Repeal of the Cadillac tax is picking up bipartisan steam and the support of several presidential candidates.
But few if any opponents of the tax on high-cost employer-sponsored health plans have said how they would fill the $87 billion pothole left by its repeal.
The closest idea has come from Vermont Sen. and Democratic presidential hopeful Bernie Sanders, who recently introduced legislation that would repeal the tax.
Sanders says that revenue to finance the Affordable Care Act should be raised through a surtax on the wealthiest people in this country. When that provision was included in the House version of the ACA, it was estimated to raise $460 billion over a decade.
Sanders' opponent, Hillary Clinton, said this week that the tax should be repealed and suggested, without providing details, that health policy reforms such as allowing Medicare to negotiate prescription drug prices would make up the difference.
The Congressional Budget Office estimates that the 40% tax (PDF), imposed beginning in 2018 on plans with annual benefits exceeding $10,200 for individuals and $27,500 for families, would bring in a total of $87 billion through 2025.
About 25% of U.S. employers would be affected without making changes to current plans, according to a Kaiser Family Foundation study.
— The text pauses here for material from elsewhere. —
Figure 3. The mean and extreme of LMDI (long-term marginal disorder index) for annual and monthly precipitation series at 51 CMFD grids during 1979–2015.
More plans would be taxable because thresholds increase annually with the Consumer Price Index instead of the rate of healthcare inflation.
The Kaiser study warns that the tax could push employers and unions, which for years have funneled taxable wage increases into untaxed health benefits, to now decrease or eliminate benefits, increase deductibles or adopt narrower provider networks.
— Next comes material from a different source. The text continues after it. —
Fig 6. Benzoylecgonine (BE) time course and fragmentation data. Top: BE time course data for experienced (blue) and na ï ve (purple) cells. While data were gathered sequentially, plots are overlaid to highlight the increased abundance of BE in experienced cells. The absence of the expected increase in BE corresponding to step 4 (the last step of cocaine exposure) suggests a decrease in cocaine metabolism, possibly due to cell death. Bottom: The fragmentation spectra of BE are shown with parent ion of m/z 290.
But proponents say it would control health costs by discouraging companies from offering extravagant benefits.
Alain Enthoven, a professor at Stanford Business School, said repealing the tax would do away with the last serious attempt to rein in healthcare costs, which are siphoning funds away from education and national defense.
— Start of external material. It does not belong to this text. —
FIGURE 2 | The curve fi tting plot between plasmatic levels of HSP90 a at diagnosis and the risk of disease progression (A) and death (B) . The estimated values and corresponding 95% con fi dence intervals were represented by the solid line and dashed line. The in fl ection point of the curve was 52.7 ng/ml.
“We're spending way too much on healthcare in this country and it's crowding out other things,” he said.
Enthoven says he hasn't seen a solid proposal on making up the cost of the tax.
He says the best option would be to cap those federal income and payroll tax exclusions employers enjoy when they pay for their employees' high-priced coverage.
In 2014, the federal government lost $263 billion in income and payroll taxes because of the tax exemption on employer-sponsored health insurance, according to the Joint Committee on Taxation (PDF).
Henry Aaron, senior fellow at the Brookings Institution, also opposes repealing the tax but says he worries about the lack of ideas on how to make up for its financial loss.
“I want to emphasize that not paying for it would be doubly bad,” he said.
Aaron added that it's unlikely we'll see a stand-alone bill to repeal the Cadillac tax since the legislative calendar is tight and there are other attention-grabbing issues being discussed on the Hill.
He said it could get tacked onto another bill.
Stan Collender, executive vice president of Qorvis MSLGroup, said that while he doesn't think the tax is going away anytime soon, he wouldn't be surprised if the repeal is pushed even without a plan for replacing its financial loss.
About 100 economists and health policy experts of various political backgrounds signed on to a letter released Thursday that urges Congress to keep the tax without weakening or delaying it unless they implement another tax change that would curb the growth of healthcare costs.